Preserving User Privacy Through Ephemeral Sharing Design: A Large-Scale Randomized Field Experiment in the Online Dating Context

2020 
Communication cold-start problems are pervasive in privacy-sensitive settings. For example, due to privacy concerns, users of online dating platforms often refrain from voluntary sharing of sensitive personal information in the initial interaction stage. However, the lack of information sharing impedes trust building, further hurting their probability of securing matches in online dating due to information asymmetry. Considering the privacy-authenticity dilemma and the communication cold-start problem, we examined ephemeral sharing as a privacy-preserving mechanism to navigate the balance between users’ privacy concerns and information sharing in the initial interaction stages in online dating.

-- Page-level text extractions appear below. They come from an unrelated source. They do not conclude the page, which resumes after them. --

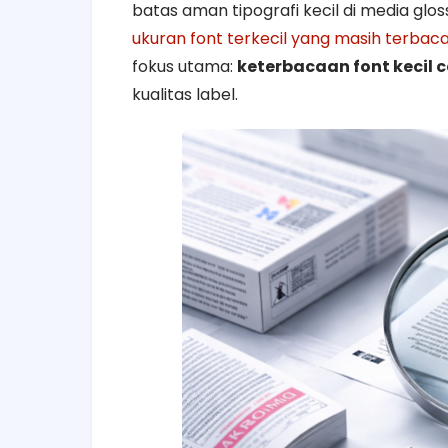
batas aman tipografi kecil di media glo
ukuran font terkecil yang masih terbac
fokus utama:
keterbacaan font kecil 
kualitas label.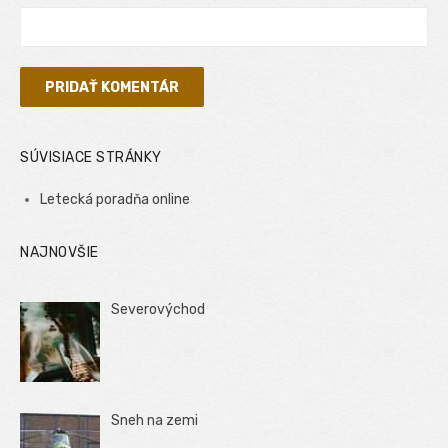
SÚVISIACE STRÁNKY
Letecká poradňa online
NAJNOVŠIE
Severovýchod
Sneh na zemi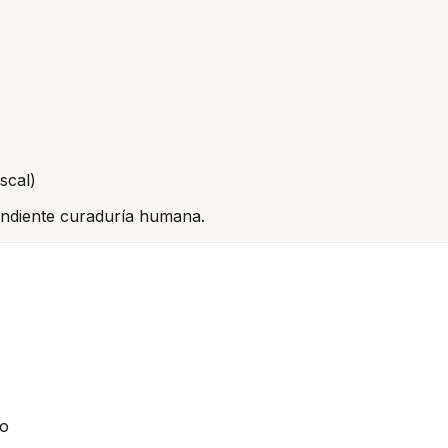
scal)
pendiente curaduría humana.
io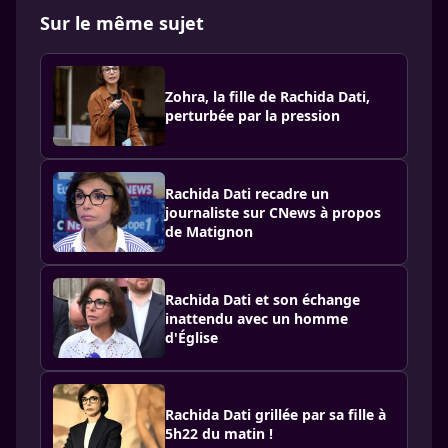
Sur le même sujet
Zohra, la fille de Rachida Dati,
perturbée par la pression
Rachida Dati recadre un
journaliste sur CNews à propos
de Matignon
Rachida Dati et son échange
inattendu avec un homme
d'Église
Rachida Dati grillée par sa fille à
5h22 du matin !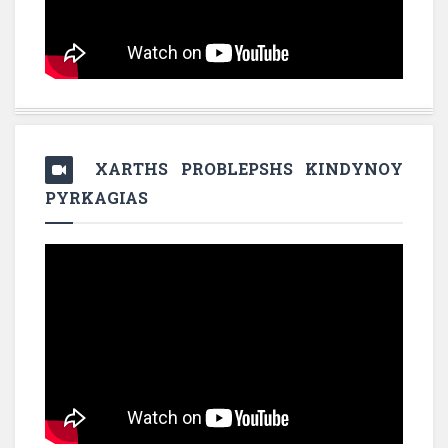
XARTHS PROBLEPSHS KINDYNOY
PYRKAGIAS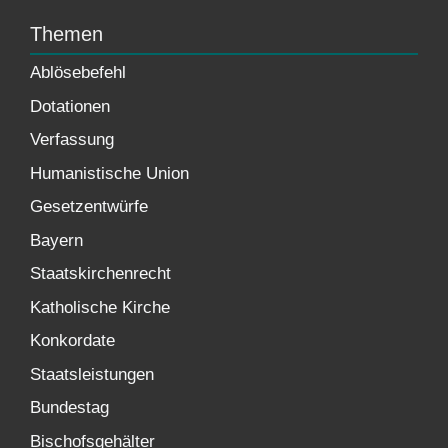
Themen
Ablösebefehl
Dotationen
Verfassung
Humanistische Union
Gesetzentwürfe
Bayern
Staatskirchenrecht
Katholische Kirche
Konkordate
Staatsleistungen
Bundestag
Bischofsgehälter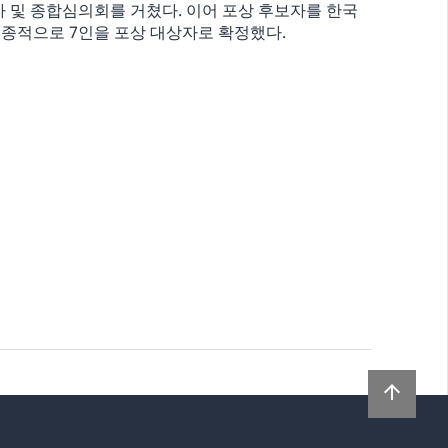
 및 종합심의회를 거쳤다. 이어 포상 후보자를 한국
적으로 7인을 포상 대상자로 확정했다.
arrow_upward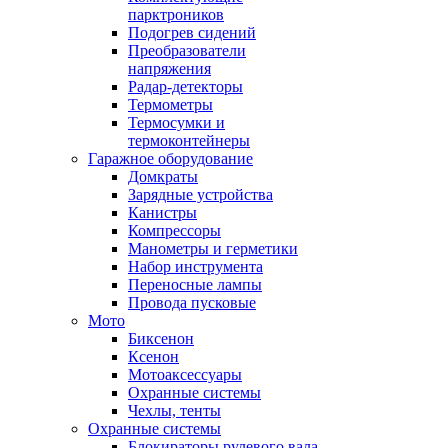
парктроников
Подогрев сидений
Преобразователи
напряжения
Радар-детекторы
Термометры
Термосумки и
термоконтейнеры
Гаражное оборудование
Домкраты
Зарядные устройства
Канистры
Компрессоры
Манометры и герметики
Набор инструмента
Переносные лампы
Провода пусковые
Мото
Биксенон
Ксенон
Мотоаксессуары
Охранные системы
Чехлы, тенты
Охранные системы
Блокираторы рулевого вала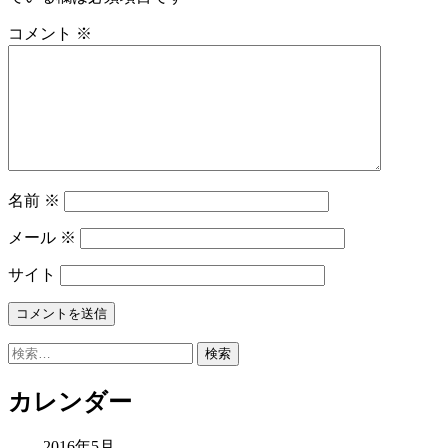
コメント
※
名前
※
メール
※
サイト
検
索:
カレンダー
2016年5月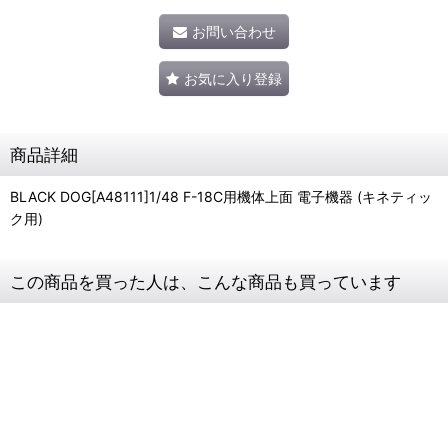
お問い合わせ
お気に入り登録
商品詳細
BLACK DOG[A48111]1/48 F-18C用機体上面 電子機器 (キネティッ
ク用)
この商品を買った人は、こんな商品も買っています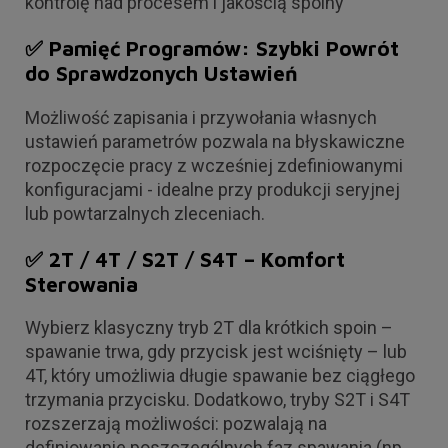
kontrolę nad procesem i jakością spoiny
✅ Pamięć Programów: Szybki Powrót
do Sprawdzonych Ustawień
Możliwość zapisania i przywołania własnych
ustawień parametrów pozwala na błyskawiczne
rozpoczęcie pracy z wcześniej zdefiniowanymi
konfiguracjami - idealne przy produkcji seryjnej
lub powtarzalnych zleceniach.
✅ 2T / 4T / S2T / S4T – Komfort
Sterowania
Wybierz klasyczny tryb 2T dla krótkich spoin –
spawanie trwa, gdy przycisk jest wciśnięty – lub
4T, który umożliwia długie spawanie bez ciągłego
trzymania przycisku. Dodatkowo, tryby S2T i S4T
rozszerzają możliwości: pozwalają na
definiowanie poszczególnych faz spawania (np.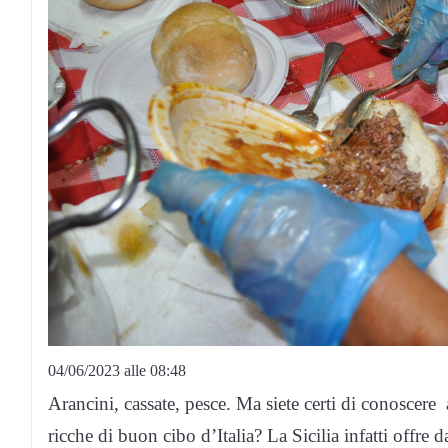
04/06/2023 alle 08:48
Arancini, cassate, pesce. Ma siete certi di conoscere a
ricche di buon cibo d’Italia? La Sicilia infatti offre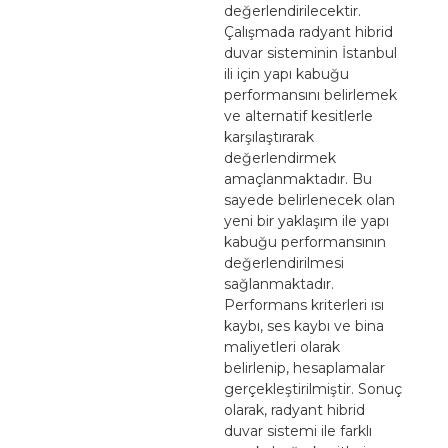
değerlendirilecektir.
Çalışmada radyant hibrid
duvar sisteminin İstanbul
ili için yapı kabuğu
performansını belirlemek
ve alternatif kesitlerle
karşılaştırarak
değerlendirmek
amaçlanmaktadır. Bu
sayede belirlenecek olan
yeni bir yaklaşım ile yapı
kabuğu performansının
değerlendirilmesi
sağlanmaktadır.
Performans kriterleri ısı
kaybı, ses kaybı ve bina
maliyetleri olarak
belirlenip, hesaplamalar
gerçekleştirilmiştir. Sonuç
olarak, radyant hibrid
duvar sistemi ile farklı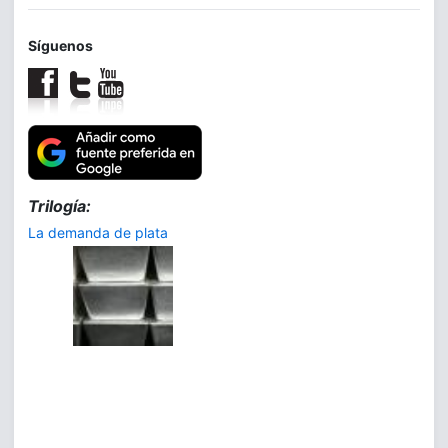
Síguenos
Trilogía:
La demanda de plata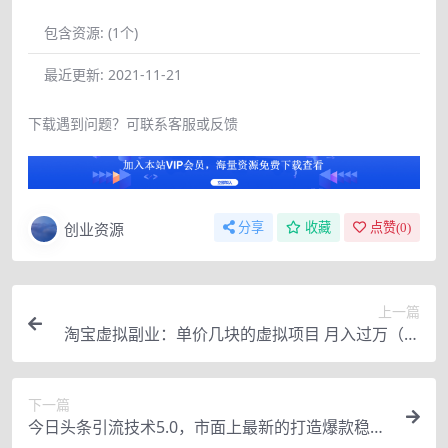
包含资源:
(1个)
最近更新:
2021-11-21
下载遇到问题？可联系客服或反馈
创业资源
分享
收藏
点赞(
0
)
上一篇
淘宝虚拟副业：单价几块的虚拟项目 月入过万（赠
送50G淘宝虚拟资料网盘）
下一篇
今日头条引流技术5.0，市面上最新的打造爆款稳定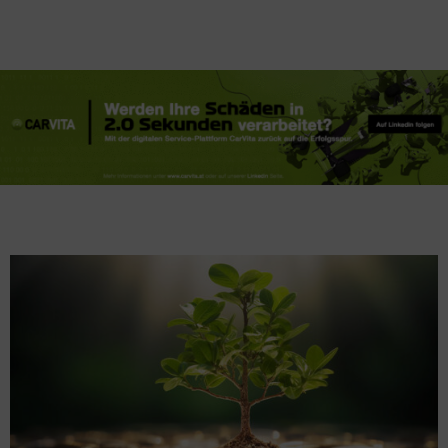
MORE
STORIES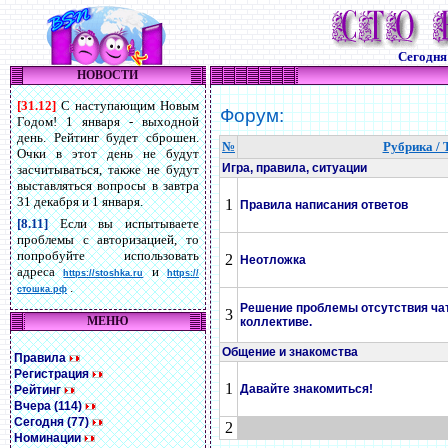
Сегодн
НОВОСТИ
[31.12]
С наступающим Новым
Форум:
Годом! 1 января - выходной
день. Рейтинг будет сброшен.
№
Рубрика / 
Очки в этот день не будут
Игра, правила, ситуации
засчитываться, также не будут
выставляться вопросы в завтра
31 декабря и 1 января.
1
Правила написания ответов
[8.11]
Если вы испытываете
проблемы с авторизацией, то
попробуйте использовать
2
Неотложка
адреса
и
https://stoshka.ru
https://
.
стошка.рф
Решение проблемы отсутствия чат
3
МЕНЮ
коллективе.
Общение и знакомства
Правила
Регистрация
1
Давайте знакомиться!
Рейтинг
Вчера (114)
Сегодня (77)
2
Номинации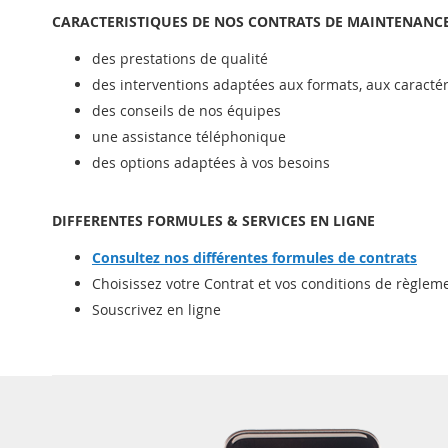
CARACTERISTIQUES DE NOS CONTRATS DE MAINTENANC
des prestations de qualité
des interventions adaptées aux formats, aux caractéri
des conseils de nos équipes
une assistance téléphonique
des options adaptées à vos besoins
DIFFERENTES FORMULES & SERVICES EN LIGNE
Consultez nos différentes formules de contrats
Choisissez votre Contrat et vos conditions de règlem
Souscrivez en ligne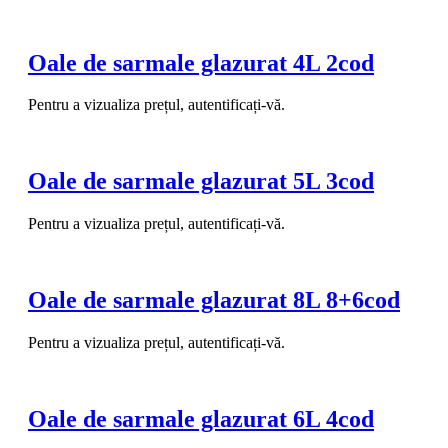
Oale de sarmale glazurat 4L 2cod
Pentru a vizualiza prețul, autentificați-vă.
Oale de sarmale glazurat 5L 3cod
Pentru a vizualiza prețul, autentificați-vă.
Oale de sarmale glazurat 8L 8+6cod
Pentru a vizualiza prețul, autentificați-vă.
Oale de sarmale glazurat 6L 4cod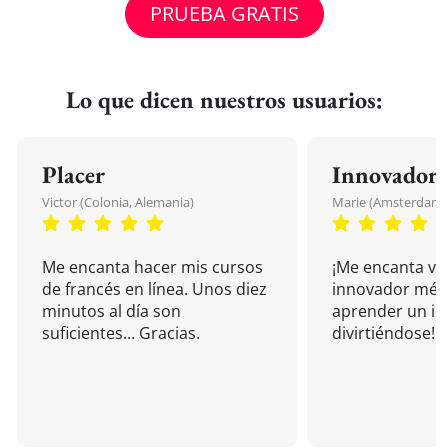
PRUEBA GRATIS
Lo que dicen nuestros usuarios:
Placer
Innovador
Victor (Colonia, Alemania)
Marie (Amsterdam, 
Me encanta hacer mis cursos
¡Me encanta vu
de francés en línea. Unos diez
innovador mét
minutos al día son
aprender un i
suficientes... Gracias.
divirtiéndose!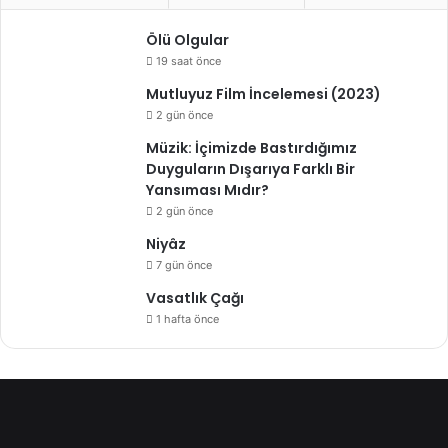
Ölü Olgular
19 saat önce
Mutluyuz Film İncelemesi (2023)
2 gün önce
Müzik: İçimizde Bastırdığımız
Duyguların Dışarıya Farklı Bir
Yansıması Mıdır?
2 gün önce
Niyâz
7 gün önce
Vasatlık Çağı
1 hafta önce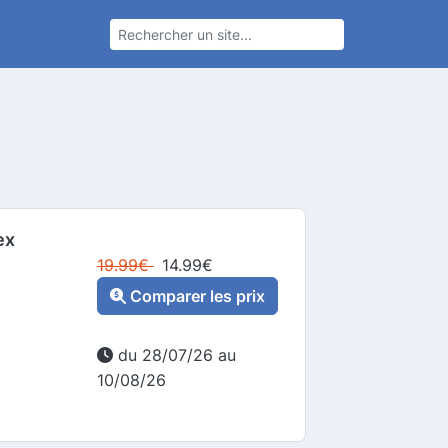
ex
19.99
€
14.99
€
Comparer les prix
du 28/07/26 au
10/08/26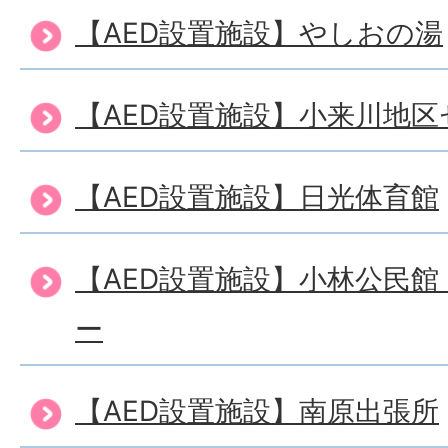
【AED設置施設】やしおの湯
【AED設置施設】小来川地区
【AED設置施設】日光体育館
【AED設置施設】小林公民
ー
【AED設置施設】南原出張所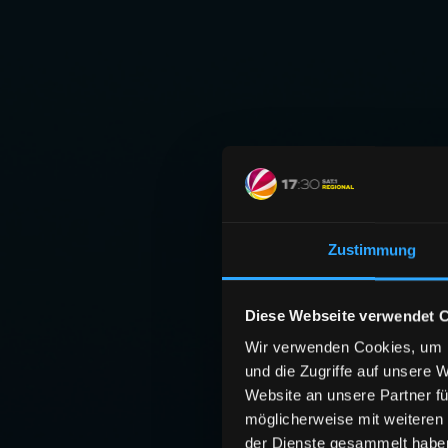
Zustimmung
Diese Webseite verwendet 
Wir verwenden Cookies, um I
und die Zugriffe auf unsere 
Website an unsere Partner fü
möglicherweise mit weiteren
der Dienste gesammelt habe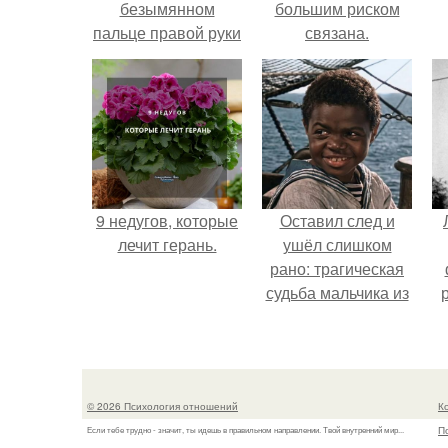
безымянном
большим риском
пальце правой руки
связана.
незамужней
девушке
9 недугов, которые
Оставил след и
лечит герань.
ушёл слишком
рано: трагическая
судьба мальчика из
фильма
"Максимка".
© 2026 Психология отношений
К
П
Если тебе трудно - значит, ты идешь в правильном направлении. Твой внутренний мир...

Ephemeral sharing refers to the digital design that once the information being shared by a sender is disclosed to a receiver for a relatively short period, it will be invisible and non-retrievable to the receiver in the future. In partnership with Summer, an online dating platform, we report a large-scale randomized field experiment with over 70k users to understand how ephemeral sharing influences users’ information sharing behavior and their subsequent matching outcomes. We find that the subjects in the ephemeral group send a significantly larger number of personal photos along with their matching request and a more significant number of photos disclosing the human face. Meanwhile, the ephemeral sharing treatment also leads to a more significant number of matches. Further, through causal mechanism tests, we find that the observed effect on the matching outcomes is fully explained by the increases in requests with photo, a proxy of disinhibition. The sequential mediation tests further show that the increased sharing of personal photos also increases the dating request receivers’ conversational engagements. Lastly, we apply a recursive partitioning algorithm to explore the heterogeneity in the disinhibition effect, and the results illustrate that the platform can perform treatment optimization based on gender, education, and user popularity. Our study contributes to the literature on the design of matching platforms and the literature on using ephemeral sharing designs to address communication cold-start problems in privacy-sensitive settings. Our findings on ephemeral sharing also provide actionable practical implications for the privacy-preserving design of matching platforms.